**Task objective**. Entries below include pictures. Output exactly the lines from the one with "left eye: (348, 288)" down to the one with "right knee: (105, 553)", both ends included, and leave the pictures out.
********
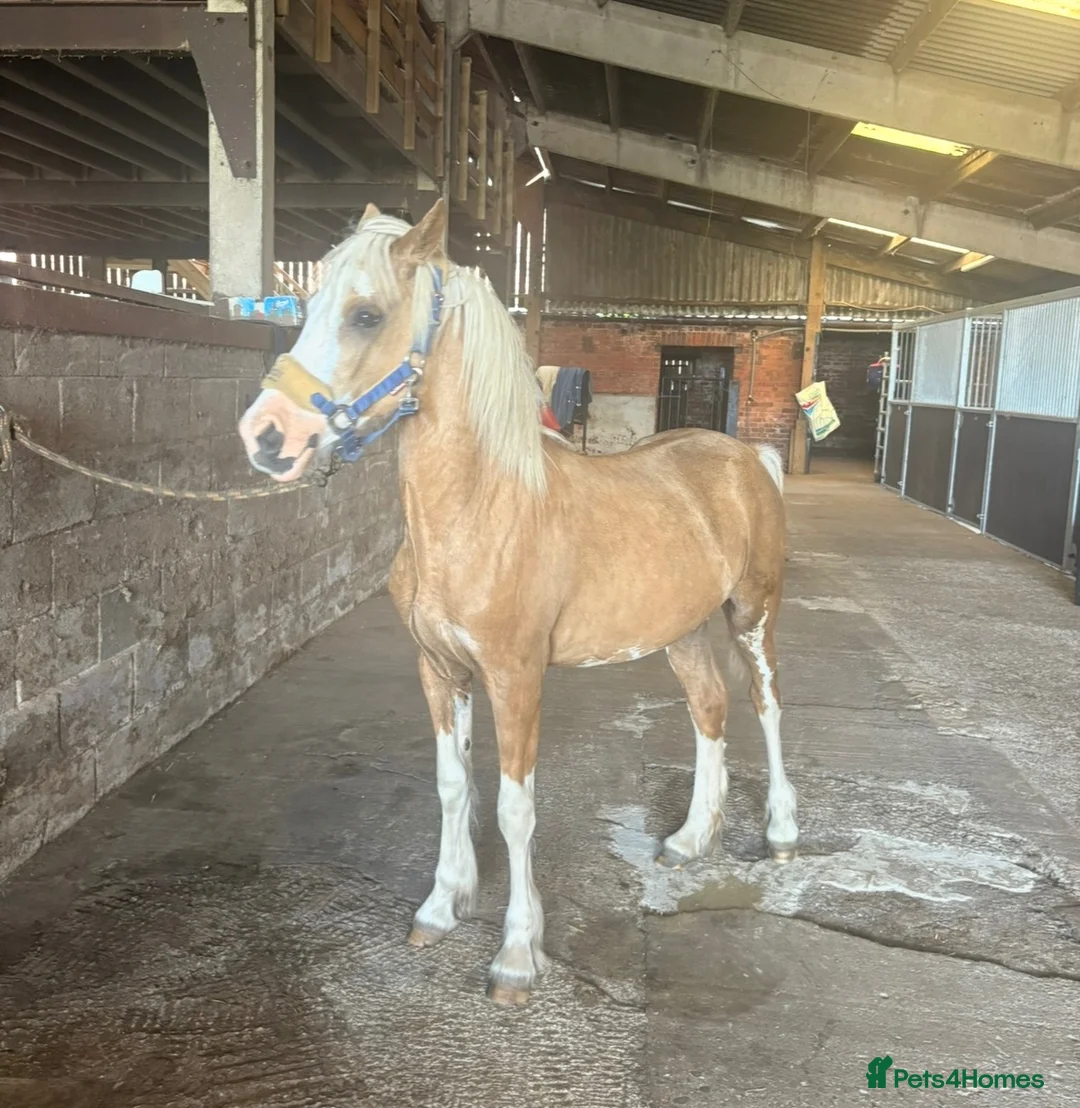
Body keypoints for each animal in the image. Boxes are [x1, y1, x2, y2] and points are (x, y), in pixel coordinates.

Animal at [238, 200, 797, 1005]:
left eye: (366, 314)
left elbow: (513, 807)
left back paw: (780, 835)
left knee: (766, 706)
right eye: (306, 306)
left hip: (754, 616)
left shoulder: (516, 676)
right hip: (684, 631)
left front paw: (515, 955)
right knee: (709, 711)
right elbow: (452, 787)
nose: (266, 435)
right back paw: (692, 840)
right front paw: (441, 907)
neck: (482, 508)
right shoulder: (440, 670)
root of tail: (748, 457)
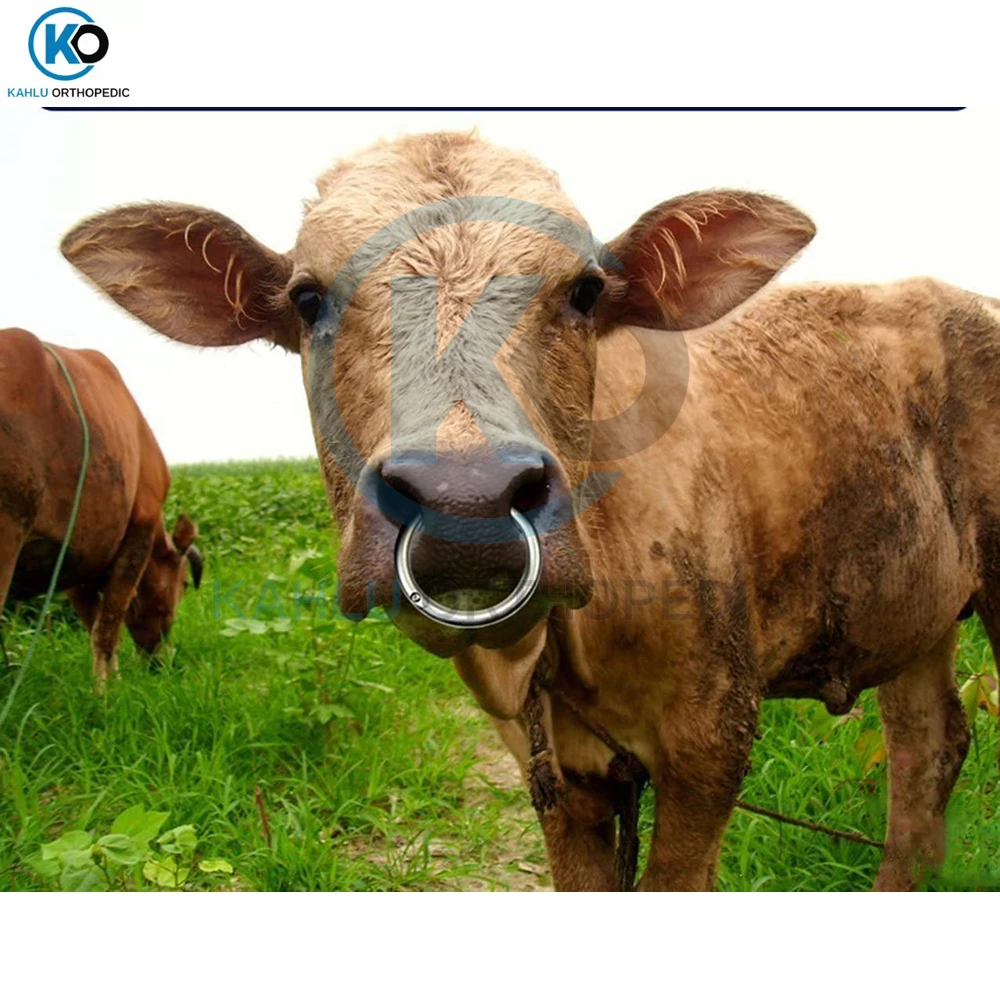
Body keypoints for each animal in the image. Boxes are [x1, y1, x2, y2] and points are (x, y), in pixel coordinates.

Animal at [0, 328, 203, 687]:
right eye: (182, 585)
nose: (160, 663)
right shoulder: (138, 532)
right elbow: (108, 626)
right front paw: (106, 690)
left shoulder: (77, 557)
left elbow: (95, 622)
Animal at [61, 131, 999, 890]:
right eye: (306, 297)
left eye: (585, 291)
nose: (465, 500)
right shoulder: (558, 779)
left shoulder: (712, 741)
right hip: (910, 611)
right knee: (929, 751)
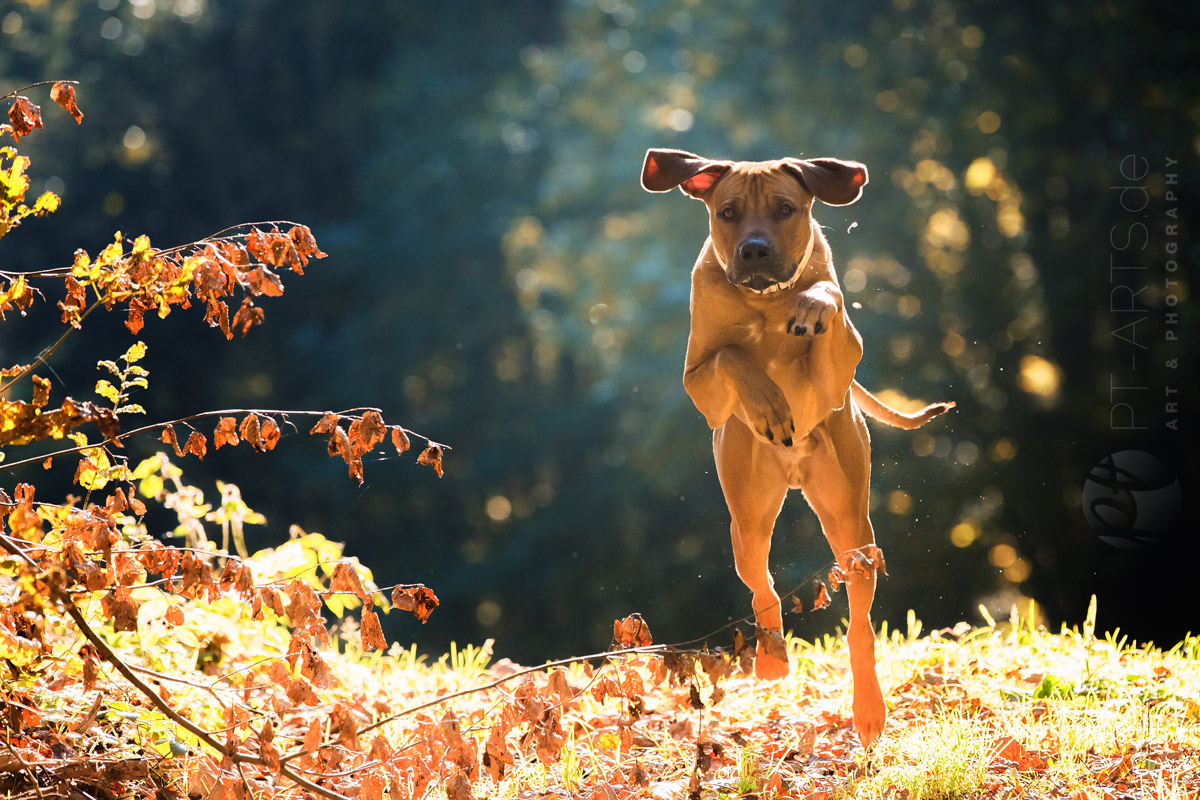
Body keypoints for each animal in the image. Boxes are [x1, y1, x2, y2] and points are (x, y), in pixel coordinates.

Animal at [643, 146, 950, 748]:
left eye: (785, 209)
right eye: (728, 212)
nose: (755, 249)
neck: (766, 300)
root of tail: (793, 471)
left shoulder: (837, 372)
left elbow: (827, 297)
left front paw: (812, 306)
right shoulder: (698, 383)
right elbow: (732, 355)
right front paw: (766, 400)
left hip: (852, 524)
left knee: (860, 624)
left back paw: (868, 708)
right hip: (747, 520)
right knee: (762, 586)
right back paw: (772, 657)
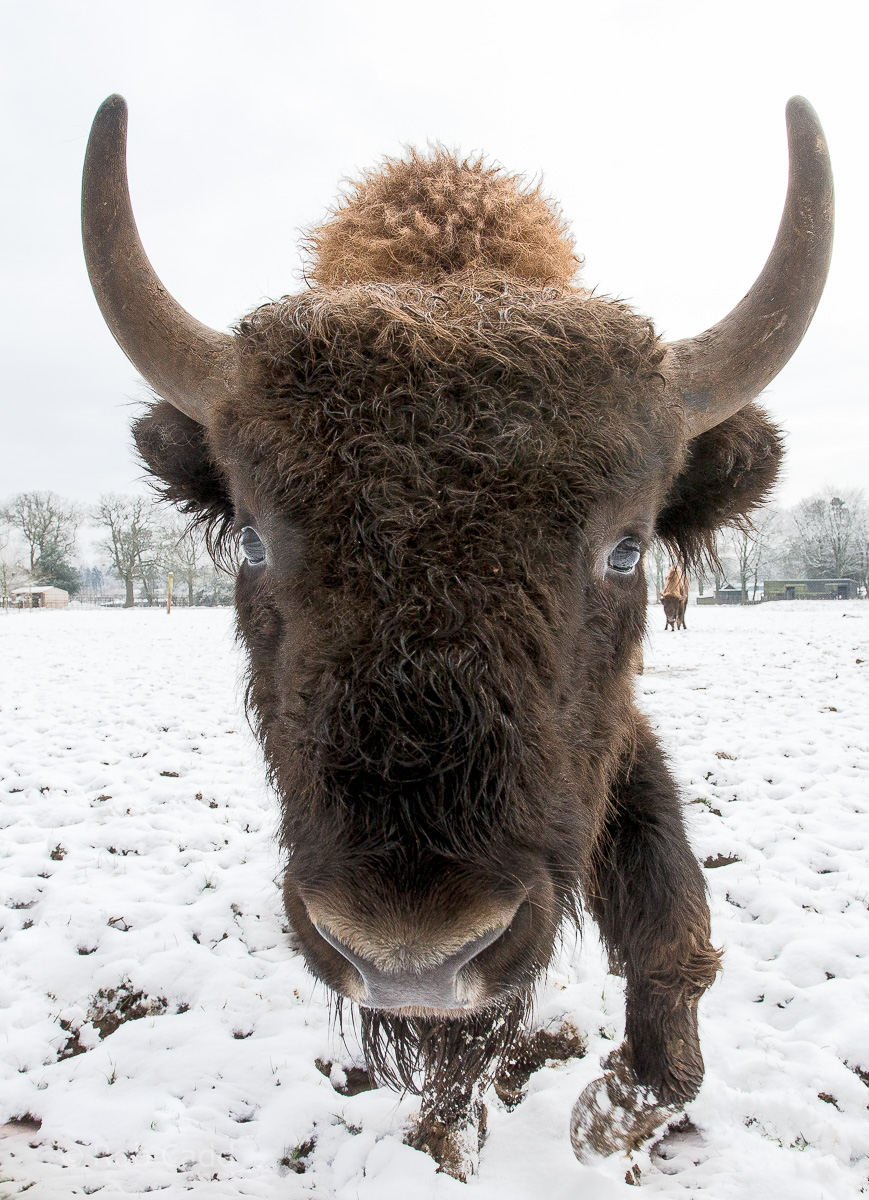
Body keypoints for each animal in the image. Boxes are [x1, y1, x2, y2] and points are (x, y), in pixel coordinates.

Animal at [81, 95, 833, 1174]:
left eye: (624, 547)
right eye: (256, 539)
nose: (409, 957)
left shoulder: (608, 736)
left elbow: (668, 915)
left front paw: (608, 1115)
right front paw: (455, 1130)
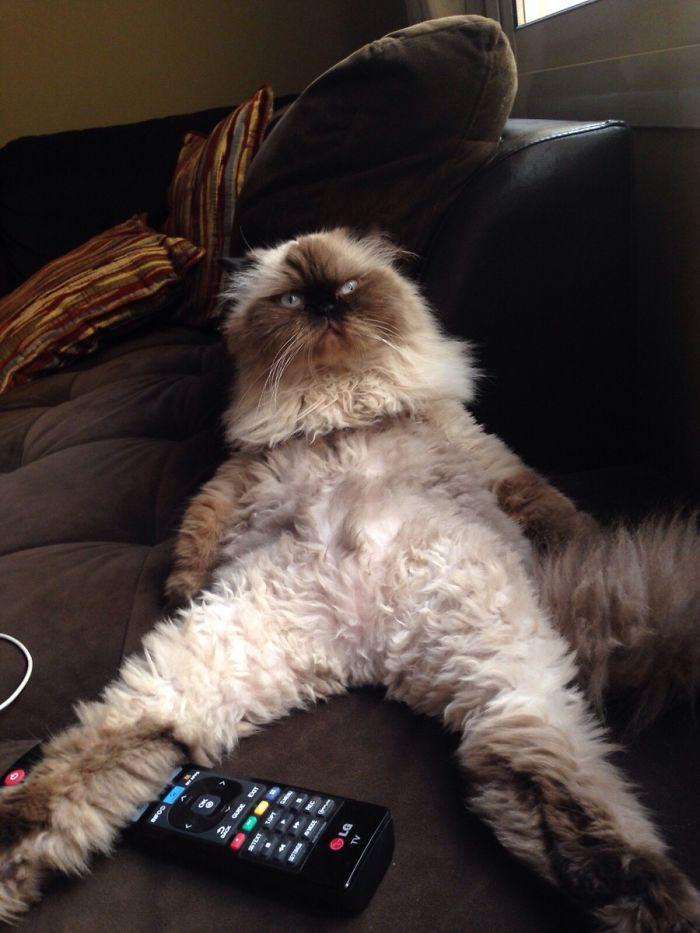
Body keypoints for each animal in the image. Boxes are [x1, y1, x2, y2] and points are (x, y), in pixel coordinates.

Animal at [1, 228, 700, 932]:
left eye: (348, 288)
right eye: (290, 299)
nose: (325, 309)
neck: (343, 409)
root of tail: (370, 643)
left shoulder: (480, 450)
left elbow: (550, 506)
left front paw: (585, 535)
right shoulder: (240, 472)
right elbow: (197, 531)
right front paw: (180, 585)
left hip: (496, 665)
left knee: (521, 765)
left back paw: (642, 897)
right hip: (211, 662)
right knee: (117, 750)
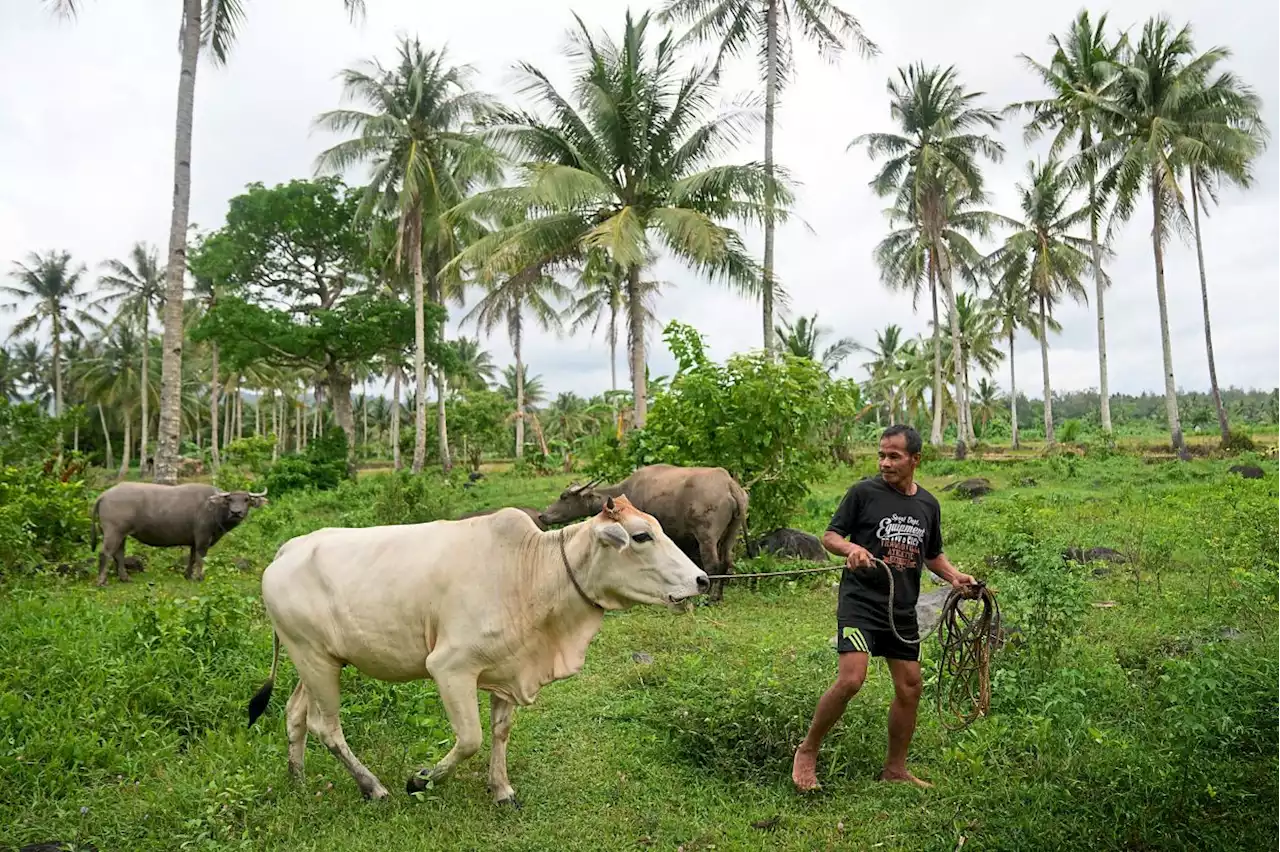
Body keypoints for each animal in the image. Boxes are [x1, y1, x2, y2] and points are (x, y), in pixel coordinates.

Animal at [93, 478, 270, 583]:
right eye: (230, 499)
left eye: (246, 499)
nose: (236, 512)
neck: (214, 508)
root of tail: (105, 495)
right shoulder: (203, 538)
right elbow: (200, 557)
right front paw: (199, 577)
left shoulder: (193, 540)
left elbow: (191, 558)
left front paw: (188, 575)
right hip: (113, 531)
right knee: (105, 553)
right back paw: (102, 581)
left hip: (122, 534)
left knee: (118, 554)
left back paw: (125, 578)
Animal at [247, 491, 711, 803]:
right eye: (641, 537)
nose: (703, 580)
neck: (531, 571)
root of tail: (288, 548)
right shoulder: (450, 668)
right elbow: (470, 738)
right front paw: (421, 779)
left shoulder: (508, 671)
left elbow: (500, 733)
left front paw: (501, 789)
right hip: (314, 659)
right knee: (326, 727)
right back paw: (372, 787)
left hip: (318, 660)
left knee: (296, 715)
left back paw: (298, 781)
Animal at [535, 465, 747, 596]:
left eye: (564, 497)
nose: (543, 516)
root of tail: (730, 485)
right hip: (732, 532)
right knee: (727, 562)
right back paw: (718, 597)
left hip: (707, 536)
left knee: (713, 564)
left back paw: (707, 598)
********
**Response**.
left eye: (348, 288)
right eye: (290, 299)
nose: (325, 309)
neck: (343, 409)
root of tail: (370, 643)
left shoulder: (480, 450)
left elbow: (550, 506)
left front paw: (585, 535)
right shoulder: (240, 472)
right elbow: (197, 531)
right front paw: (180, 585)
left hip: (496, 665)
left knee: (521, 765)
left back paw: (642, 897)
right hip: (211, 662)
right knee: (117, 750)
Body keypoints for each animal in the image. Boxes are [x1, y1, x2, y2] and points are (x, y), in pixel coordinates.

Animal at [93, 478, 270, 583]:
right eye: (230, 499)
left eye: (246, 499)
nose: (236, 512)
neck: (214, 508)
root of tail: (105, 495)
right shoulder: (203, 538)
right elbow: (200, 557)
right front paw: (199, 577)
left shoulder: (193, 540)
left elbow: (191, 558)
left front paw: (188, 575)
right hip: (113, 531)
right knee: (105, 553)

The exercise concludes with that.